News will be fluid and if journalists wish to survive and thrive in this era of change they need to seize and realise the opportunities and adapt. Never before has such a rich array of technology tools and capabilities been at the disposal of journalists – those who embrace them and adapt will survive and prosper.
Adrian Weckler- Sunday Business Post/BusinessPost.ie
News is its own master and will find its own outlet. That’s good news for anyone with a phone and a big challenge for those who have become comfortable with rigid, established routes to an audience (broadcasters, publishers).
According to the latest survey (Ipsos-MRBI), over half of Irish adults have a Facebook account. Half, again, of those adults visit their Facebook page everyday. That is substantially more people than buy a newspaper every day (even if the purpose for visiting can vary). The same survey shows that a fifth of Irish adults have a Twitter account. At the same time, the number of people buying newspapers here continues to fall, at a rate of between five and ten per cent each year.
But newspapers are slowly starting to adapt. It’s becoming rare to find a journalist who doesn’t have — and use — a Twitter account.
I believe that the profitable, commercially sustainable answer to 100,000% more information, stories and opinions floating around networks and platforms is not to water down journalism and research, but the opposite. If you put more research and skill into a story or a feature, it will stand out even brighter, even in an age of aggregation, sharing and retweets. True, you have to pay attention to a framework, business model and all the rest. But there are different models to let you do this, from paywalls to online ads.
The Sunday Business Post has chosen a blended approach (paywall for the Sunday product, free-to-access for The Daily Business Post). Our experience is that people are willing to pay for news they need when it’s packaged to their liking and delivered on the devices they use.
There are some bright, well-executed rivals that have recently come into the Irish market. The Journal and Broadsheet stand out.
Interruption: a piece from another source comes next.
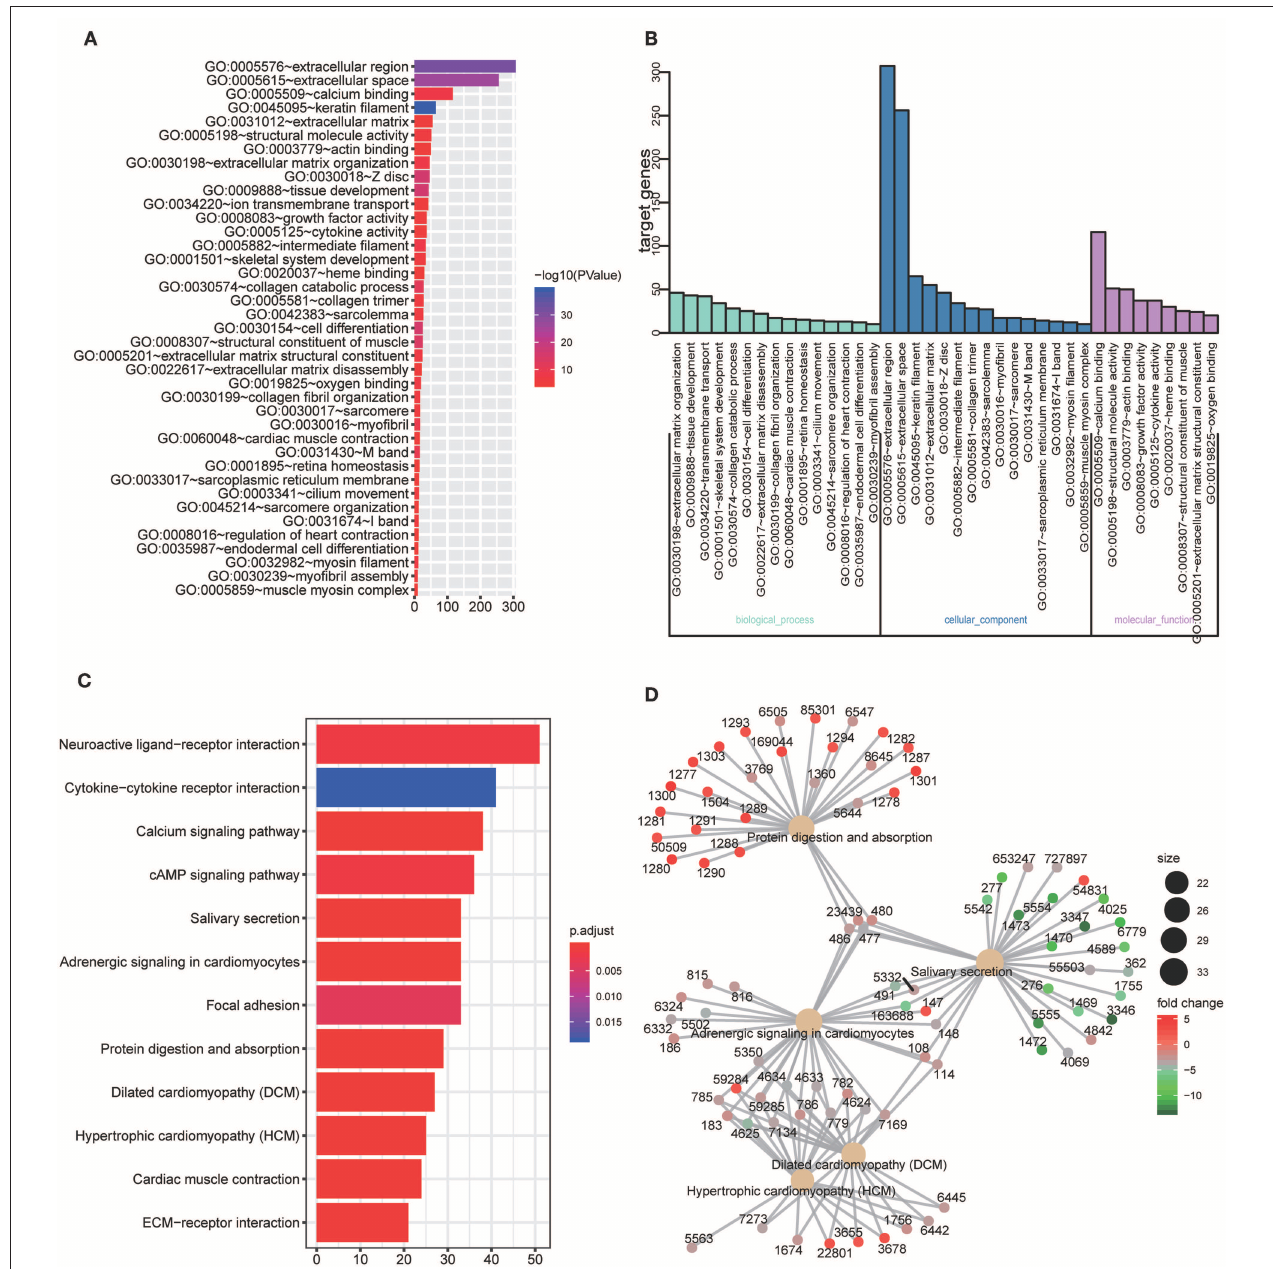
FIGURE 2 | GO and KEGG pathway analysis of DERNAs. (A) The numbers of genes enriched in each GO category. The y axis represents the GO categories including the biological process, cellular component and molecular function, and the x axis represents the enrichment score. Furthermore, the color stands for p -value. (B) GO analysis contains the biological process (BP, in green), cellular component (CC, in blue) and molecular function (MF, in purple). The y axis represents the target gene and the x axis represents the biological process. (C) The most important pathways in DERNAs. The y axis represents the pathways and the x axis represents enriched gene numbers, and the color means adjust P -value. (D) The Netplot of KEGG pathways, mean enrichment of genes in different pathways. The number adjacent to nodes stands for gene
They are giving the news audience what it has been looking for and no amount of moaning by traditional publishers about the evils of aggregation is going to change this. What established publishers are now starting to do is to take a minute and re-assess their own mojo. When they think long enough about it, they’ll see that The Financial Times makes a lot more money than Gawker, even if it invests a lot more money, too. The barriers to entry for anyone who wants to cover what’s happening around us are now far lower than they were. That means that it’s not enough for a high-paying traditional publisher simply to type up something that occurred or an announcement from a press release: it doesn’t take a degree to do this. Instead, publishers need to do two things: (i) break news and provide superior analysis and (ii) have platforms in place to make sure that the potential reader doesn’t have to strain to get to that news or analysis.